Through its trade links, Hamburg has developed associations with many countries over the centuries; but two relationships are particularly interesting, especially when considering the events of the Second World War. Hamburg’s connections with Britain and America go beyond that of mere trading partners: somehow those two English-speaking nations have found their way beneath Hamburg’s skin. This is particularly the case with the British – or, more specifically, the English. Even during the height of the war Hamburg still thought of itself as an anglophile city, and it was not until the dreadful events of July 1943 that Hitler’s propaganda minister was able to note with wry satisfaction that the city was at last learning to hate its English cousins. 2

Hamburg’s ties to England were deep-rooted and remain close to this day. As part of the Hanseatic League, the city has been trading with London since the thirteenth century. The first English company to set up a permanent office in the city was the Merchant Adventurers Company in the sixteenth century. It was followed by other English merchants, trading wool and fine English cloth for continental wine, linen and timber, and by 1600 Britain had established itself as a significant trading partner.

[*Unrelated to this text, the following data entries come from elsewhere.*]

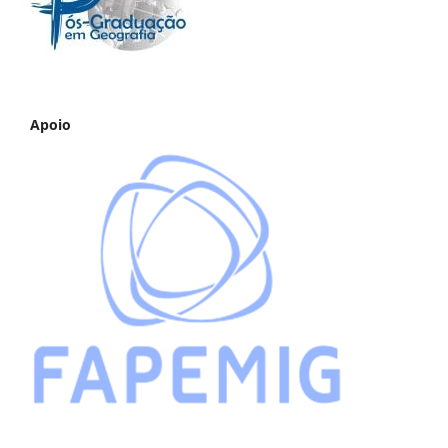
Apoio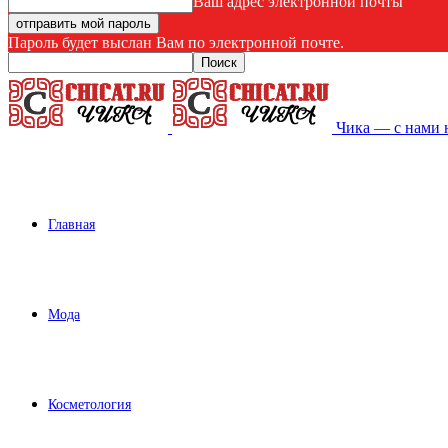
Ваш адрес электронной почты
Пароль будет выслан Вам по электронной почте.
Чика — с нами 
Главная
Мода
Косметология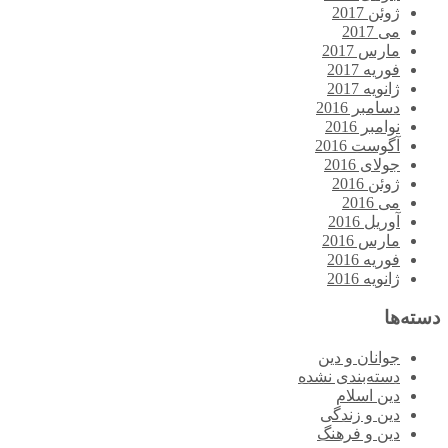
ژوئن 2017
می 2017
مارس 2017
فوریه 2017
ژانویه 2017
دسامبر 2016
نوامبر 2016
آگوست 2016
جولای 2016
ژوئن 2016
می 2016
آوریل 2016
مارس 2016
فوریه 2016
ژانویه 2016
دسته‌ها
جوانان و دین
دسته‌بندی نشده
دین اسلام
دین و زندگی
دین و فرهنگ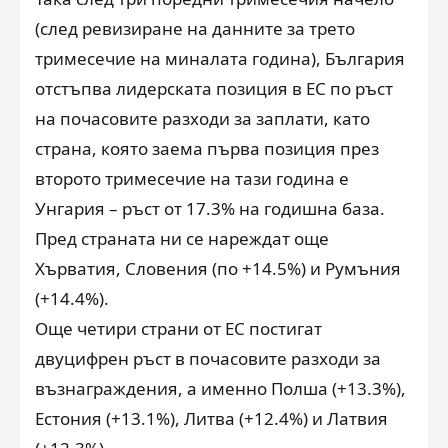
(след ревизиране на данните за трето
тримесечие на миналата година), България
отстъпва лидерската позиция в ЕС по ръст
на почасовите разходи за заплати, като
страна, която заема първа позиция през
второто тримесечие на тази година е
Унгария – ръст от 17.3% на годишна база.
Пред страната ни се нареждат още
Хърватия, Словения (по +14.5%) и Румъния
(+14.4%).
Още четири страни от ЕС постигат
двуцифрен ръст в почасовите разходи за
възнаграждения, а именно Полша (+13.3%),
Естония (+13.1%), Литва (+12.4%) и Латвия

As Britain’s power grew, it became increasingly important for Hamburg to maintain a good relationship with its neighbours across the North Sea. This was not always easy. For example, in 1666 when Dutch men-of-war attacked British merchant ships in the Elbe, the British blamed Hamburg for allowing the warships passage, and insisted on compensation. The lawsuit between them continued for four years, but when Britain eventually threatened reprisals against the city there was nothing the burghers could do but resort to the centuries-old tradition of buying their way out of trouble. There was no question of Hamburg standing its ground: the city had only two warships at the time, which it used for escorting convoys, while the British navy consisted of 173 ships, equipped with 6,930 guns. 3

Hamburg’s precarious relationship with Britain blundered on, with various minor mishaps along the way, until the end of the eighteenth century. Then, in the 1790s, the city unwittingly found itself embroiled in a dispute between France and Britain, and its relationship with both countries rapidly degenerated. The dispute centred round Napper Tandy, the leader of the ill-fated Irish revolt against the British, who had fled to Hamburg in 1798 with three of his comrades. The British legation demanded that Hamburg hand over the rebels, but the French envoy objected, arguing that to do so would be a violation both of Hamburg’s neutrality and of international law. France was at war with virtually the whole of Europe at the time, including Britain, and would not tolerate any action that could be considered pro-British.